··· INFORMATION SHOWN

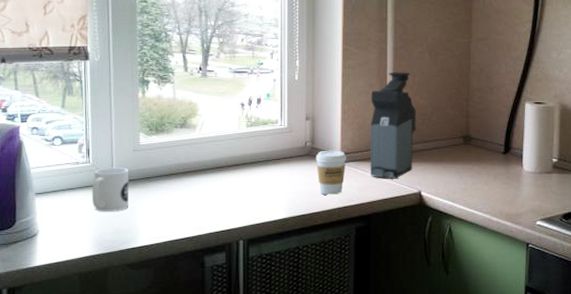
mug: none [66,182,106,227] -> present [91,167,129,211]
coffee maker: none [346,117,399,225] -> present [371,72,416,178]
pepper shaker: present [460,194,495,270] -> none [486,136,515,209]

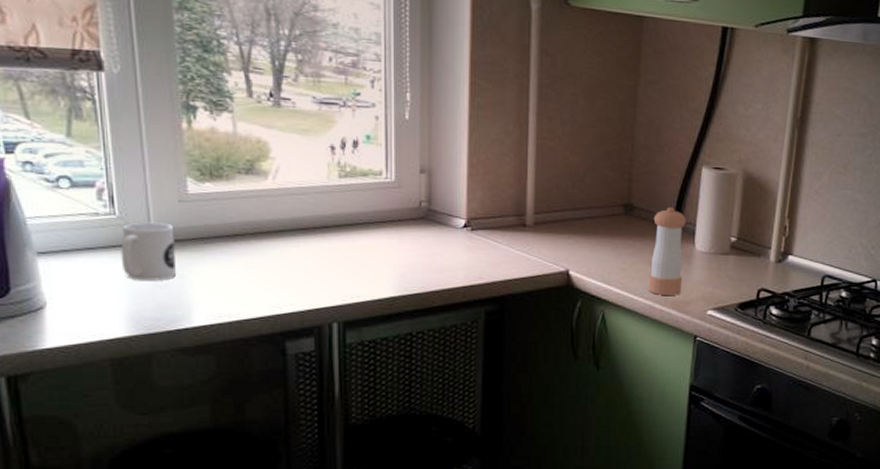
coffee cup: present [315,150,347,195] -> none [433,213,475,270]
coffee maker: present [371,72,416,178] -> none [505,117,565,252]
pepper shaker: none [486,136,515,209] -> present [648,207,686,295]

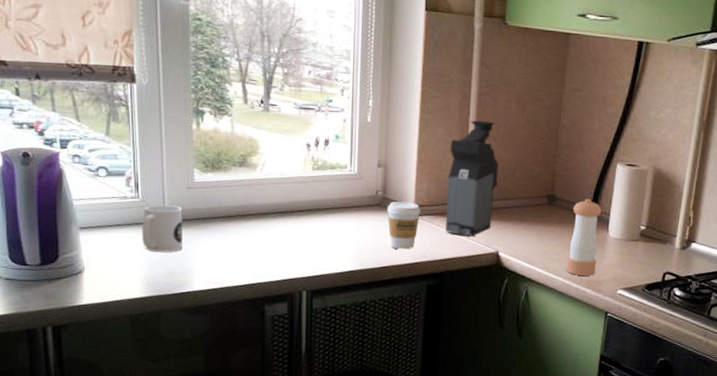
coffee cup: none [433,213,475,270] -> present [387,201,421,249]
coffee maker: none [505,117,565,252] -> present [446,120,499,236]

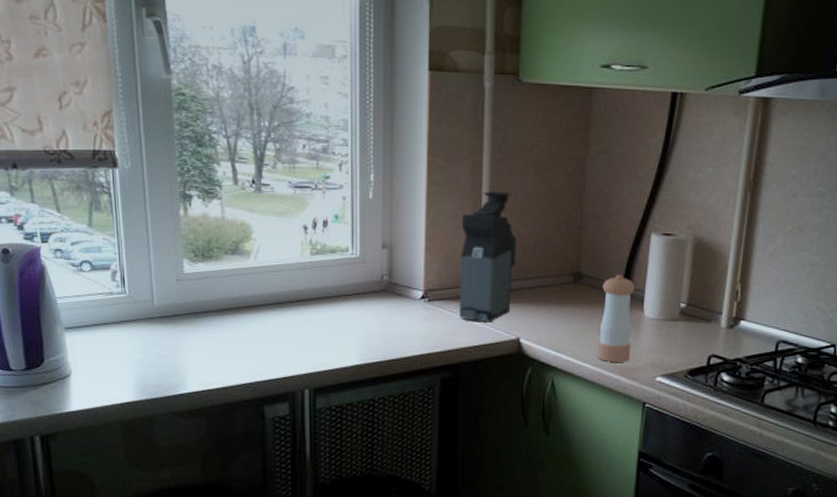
mug: present [141,204,183,252] -> none [130,299,175,351]
coffee cup: present [387,201,421,249] -> none [394,285,431,339]

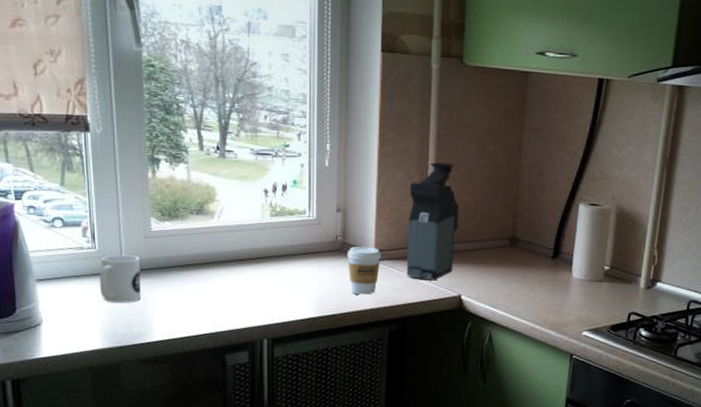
mug: none [130,299,175,351] -> present [99,254,142,303]
coffee cup: none [394,285,431,339] -> present [347,246,381,295]
pepper shaker: present [597,274,635,362] -> none [530,239,565,318]

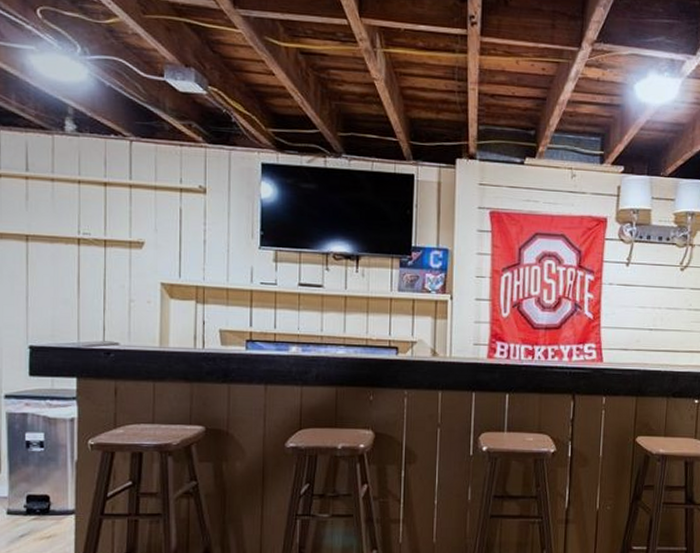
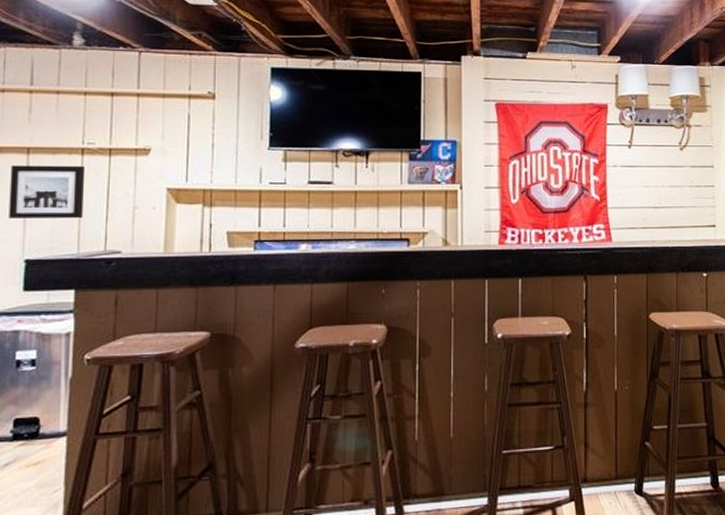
wall art: none [11,252,82,309] -> present [9,165,86,219]

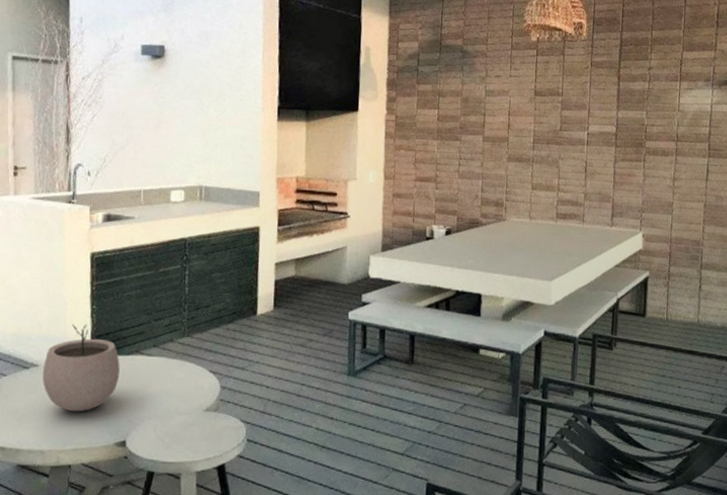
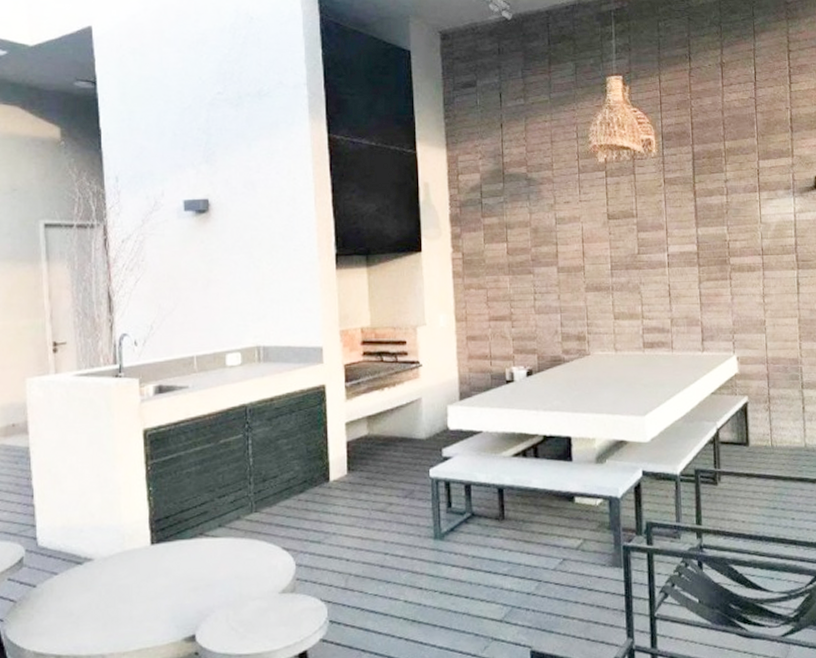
plant pot: present [42,323,120,412] -> none [99,508,184,608]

······

▸ PROBLEM
Going by the data above, the answer is exactly the lines from the one holding "coffee maker: none [505,117,565,252]" to the one holding "wall art: none", both kept, with the pictures left out.

▸ EXERCISE ANSWER
coffee maker: none [505,117,565,252] -> present [446,120,499,236]

mug: present [141,204,183,252] -> none [130,299,175,351]
coffee cup: present [387,201,421,249] -> none [394,285,431,339]

mug: none [130,299,175,351] -> present [99,254,142,303]
coffee cup: none [394,285,431,339] -> present [347,246,381,295]
pepper shaker: present [597,274,635,362] -> none [530,239,565,318]

wall art: none [11,252,82,309] -> present [9,165,86,219]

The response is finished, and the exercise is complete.